How to prepare mussels like a Greek (Or any Mediterranean)
It’s a known fact, people in the Mediterranean area are consuming seafood much more often than people living far from the sea. But when the summer comes, and tourists rush to the areas of ancient Mediterranean basin, mussels and other shells are often on their plates. Not only that they taste divine, they actually are one of the rare seafood that is still quite affordable. These nutritious gems should be a part of Keto nutrition more often and this is exactly why I want to share this simple yet seductive recipe. Here are some tips on how to source/prepare/eat mussels like a true Greek would:
- Try finding wild catch (If you have a fishermen market, they would most probably have them)
- Never buy them if they are more than 4 days old
- Never consume the ones that don’t open in the process of heating
- Don’t experiment with eating them raw, mussels have to be thermally processed
- Steam or boil them first
- if you want to use them with a sauce, take some time to clean them from the shells first
- Add some good fat (butter or olive oil) because you are on keto and you need your fats up!
See how we made them
In this Live video, we shared with our followers a typical preparation of mussels that applies both to Greek and Croatian tradition.
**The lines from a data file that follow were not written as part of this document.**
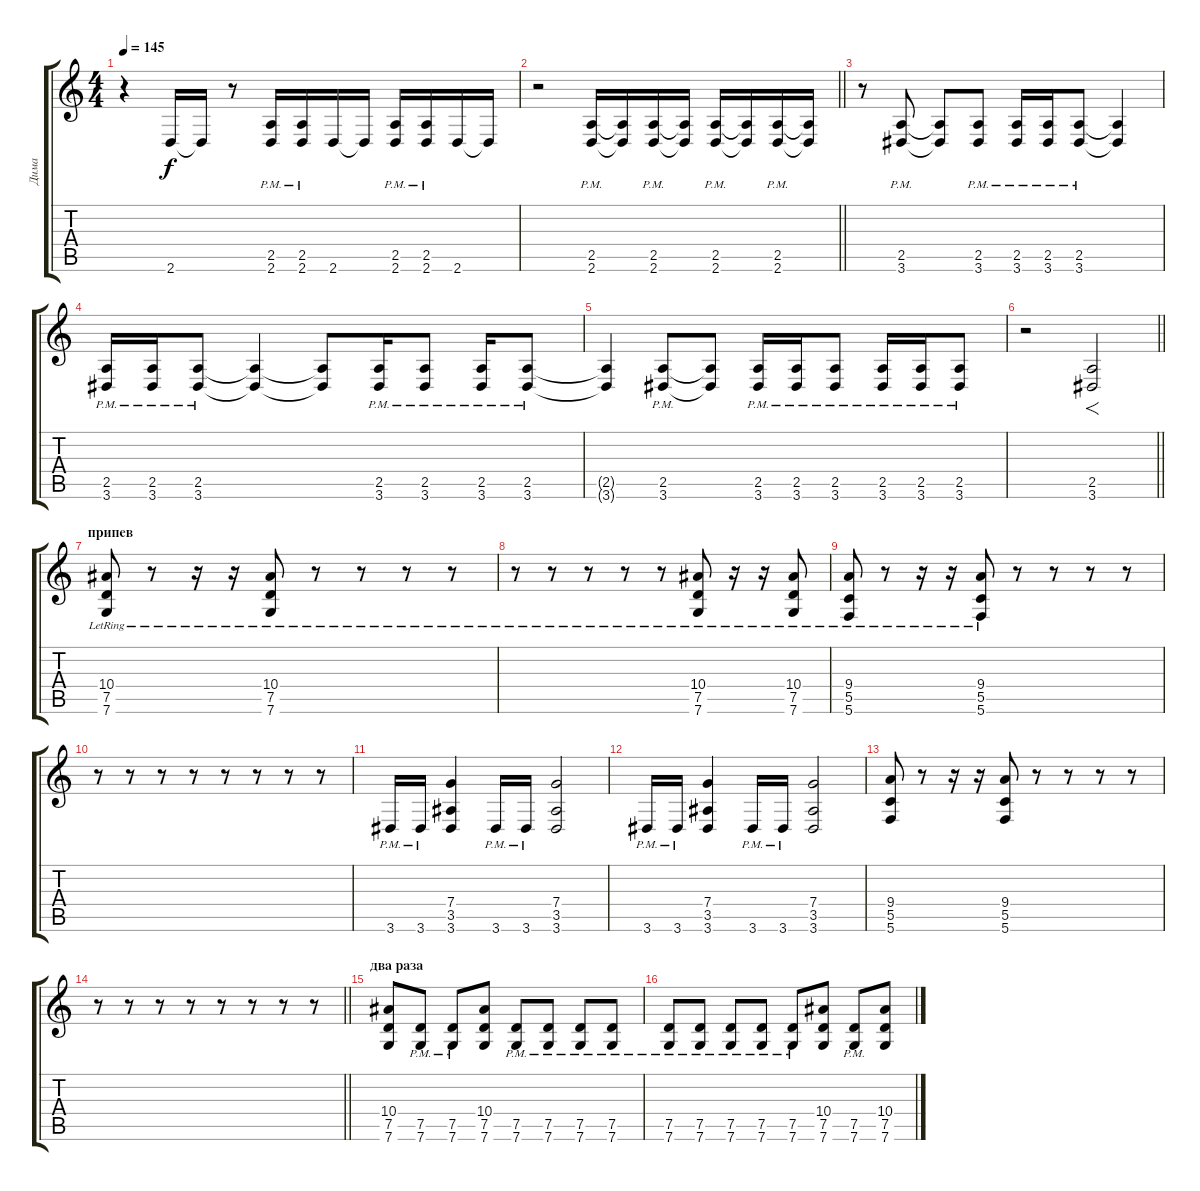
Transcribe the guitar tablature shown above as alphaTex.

\track ("Дима" "Дима") {instrument distortionguitar}
\staff {score tabs}
\tuning (D4 A3 F3 C3 G2 C2) {hide}
\ts (4 4)
\tempo 145
\clef g2
\ks c
r.4{dy f} 2.6.16 2.6{t}.16 r.8 (2.5{pm} 2.6{pm}).16 (2.5{pm} 2.6{pm}).16 2.6.16 2.6{t}.16 (2.5{pm} 2.6{pm}).16 (2.5{pm} 2.6{pm}).16 2.6.16 2.6{t}.16 |
\barLineRight lightlight
r.2 (2.5{pm} 2.6{pm}).16 (2.5{t} 2.6{t}).16 (2.5{pm} 2.6{pm}).16 (2.5{t} 2.6{t}).16 (2.5{pm} 2.6{pm}).16 (2.5{t} 2.6{t}).16 (2.5{pm} 2.6{pm}).16 (2.5{t} 2.6{t}).16 |
r.8 (2.5{pm} 3.6{pm}).8 (2.5{t} 3.6{t}).8 (2.5{pm} 3.6{pm}).8 (2.5{pm} 3.6{pm}).16 (2.5{pm} 3.6{pm}).16 (2.5{pm} 3.6{pm}).8 (2.5{t} 3.6{t}).4 |
(2.5{pm} 3.6{pm}).16 (2.5{pm} 3.6{pm}).16 (2.5{pm} 3.6{pm}).8 (2.5{t} 3.6{t}).4 (2.5{t} 3.6{t}).8 (2.5{pm} 3.6{pm}).16 (2.5{pm} 3.6{pm}).8 (2.5{pm} 3.6{pm}).16 (2.5{pm} 3.6{pm}).8 |
(2.5{t} 3.6{t}).4 (2.5{pm} 3.6{pm}).8 (2.5{t} 3.6{t}).8 (2.5{pm} 3.6{pm}).16 (2.5{pm} 3.6{pm}).16 (2.5{pm} 3.6{pm}).8 (2.5{pm} 3.6{pm}).16 (2.5{pm} 3.6{pm}).16 (2.5{pm} 3.6{pm}).8 |
\barLineRight lightlight
r.2 (2.5 3.6).2{f} |
\section ("" "припев")
(10.4{lr} 7.5{lr} 7.6{lr}).8{instrument electricguitarmuted} r.8 r.16 r.16 (10.4{lr} 7.5{lr} 7.6{lr}).8 r.8 r.8 r.8 r.8 |
r.8 r.8 r.8 r.8 r.8 (10.4{lr} 7.5{lr} 7.6{lr}).8 r.16 r.16 (10.4{lr} 7.5{lr} 7.6{lr}).8 |
(9.4{lr} 5.5{lr} 5.6{lr}).8 r.8 r.16 r.16 (9.4{lr} 5.5{lr} 5.6{lr}).8 r.8 r.8 r.8 r.8 |
r.8 r.8 r.8 r.8 r.8 r.8 r.8 r.8 |
3.6{pm}.16{instrument distortionguitar} 3.6{pm}.16 (7.4 3.5 3.6).4 3.6{pm}.16 3.6{pm}.16 (7.4 3.5 3.6).2 |
3.6{pm}.16 3.6{pm}.16 (7.4 3.5 3.6).4 3.6{pm}.16 3.6{pm}.16 (7.4 3.5 3.6).2 |
(9.4 5.5 5.6).8 r.8 r.16 r.16 (9.4 5.5 5.6).8 r.8 r.8 r.8 r.8 |
\barLineRight lightlight
r.8 r.8 r.8 r.8 r.8 r.8 r.8 r.8 |
\section ("" "два раза")
(10.4 7.5 7.6).8 (7.5{pm} 7.6{pm}).8 (7.5{pm} 7.6{pm}).8 (10.4 7.5 7.6).8 (7.5{pm} 7.6{pm}).8 (7.5{pm} 7.6{pm}).8 (7.5{pm} 7.6{pm}).8 (7.5{pm} 7.6{pm}).8 |
(7.5{pm} 7.6{pm}).8 (7.5{pm} 7.6{pm}).8 (7.5{pm} 7.6{pm}).8 (7.5{pm} 7.6{pm}).8 (7.5{pm} 7.6{pm}).8 (10.4 7.5 7.6).8 (7.5{pm} 7.6{pm}).8 (10.4 7.5 7.6).8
Well, I must say, adding fennel tea instead of Ouzo is more of a Greek tradition, but in most of the countries surrounding the Mediterranean sea, mussels are prepared similarly.
Keto Greek Mussels
- 1,5 Kg (53 oz) mussels with shells This makes approximately 400g of edible meat
- 2 heads garlic organic
- 1 teabag fennel tea
- 1 tsp salt
- 1/2 lemon juice
- 1 tsp rosemary
- 2 tbsp butter We used goat butter
Wash the mussels thoroughly with warm water and sea salt. Place them in a deep pot and pour in fresh water to cover the mussels totally.
Add 1 bag of fennel tea, whole garlic heard which you cut just slightly to release the aroma. Add rosemary.
Boil the mussels for 10-15 minutes or until they all open. (if any of them doesn't open, throw it away.
Remove the mussels from the water and place them in a deep plate or a bowl. Add butter and let it melt. You can add some of the water where they have been boiled to help the butter melt quicker. Add lemon juice and enjoy!